For each line of the listing that holds "input", show the full line.

* * * *

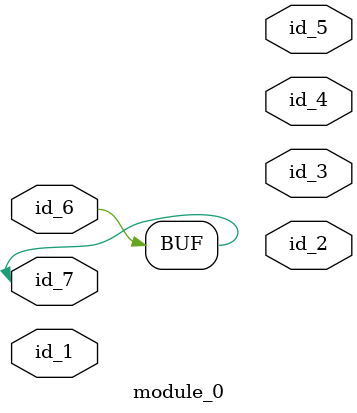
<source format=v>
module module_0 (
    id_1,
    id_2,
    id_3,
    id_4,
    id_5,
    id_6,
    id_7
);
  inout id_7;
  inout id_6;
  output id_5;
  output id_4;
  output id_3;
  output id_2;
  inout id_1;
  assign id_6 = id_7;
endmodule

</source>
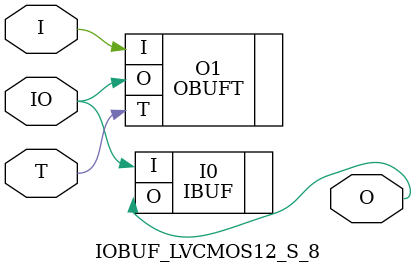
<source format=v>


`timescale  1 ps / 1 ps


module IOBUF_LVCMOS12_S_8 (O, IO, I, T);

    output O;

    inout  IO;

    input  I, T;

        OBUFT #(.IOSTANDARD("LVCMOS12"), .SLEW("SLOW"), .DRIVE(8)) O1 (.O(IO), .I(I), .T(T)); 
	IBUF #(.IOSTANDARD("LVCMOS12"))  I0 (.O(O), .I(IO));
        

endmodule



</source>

* * * *

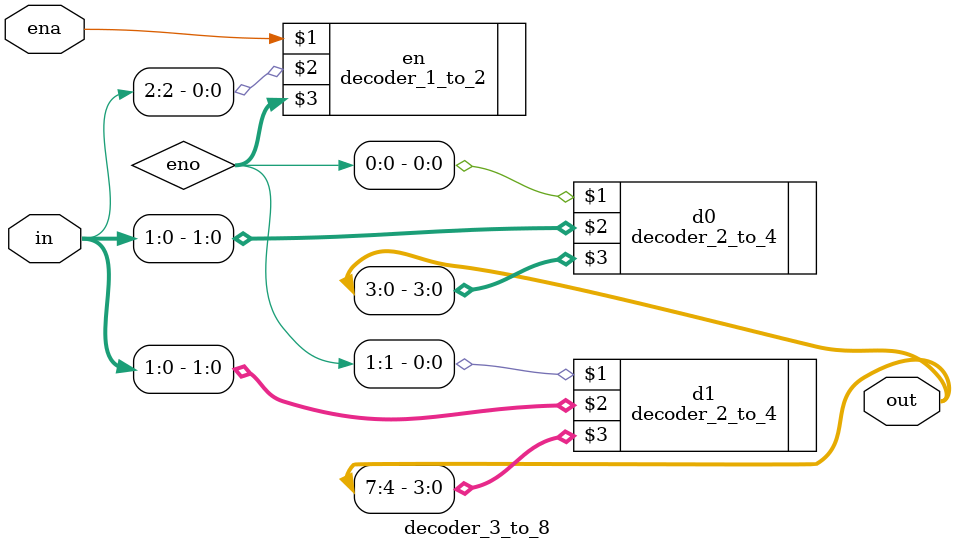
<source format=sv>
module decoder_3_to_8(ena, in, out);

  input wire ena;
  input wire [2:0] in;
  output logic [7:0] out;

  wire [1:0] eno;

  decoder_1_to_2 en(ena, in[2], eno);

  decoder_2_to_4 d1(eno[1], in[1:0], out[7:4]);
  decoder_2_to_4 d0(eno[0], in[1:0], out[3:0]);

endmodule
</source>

* * * *

## Answer to the exercise
    input  I, T;
  input wire ena;
  input wire [2:0] in;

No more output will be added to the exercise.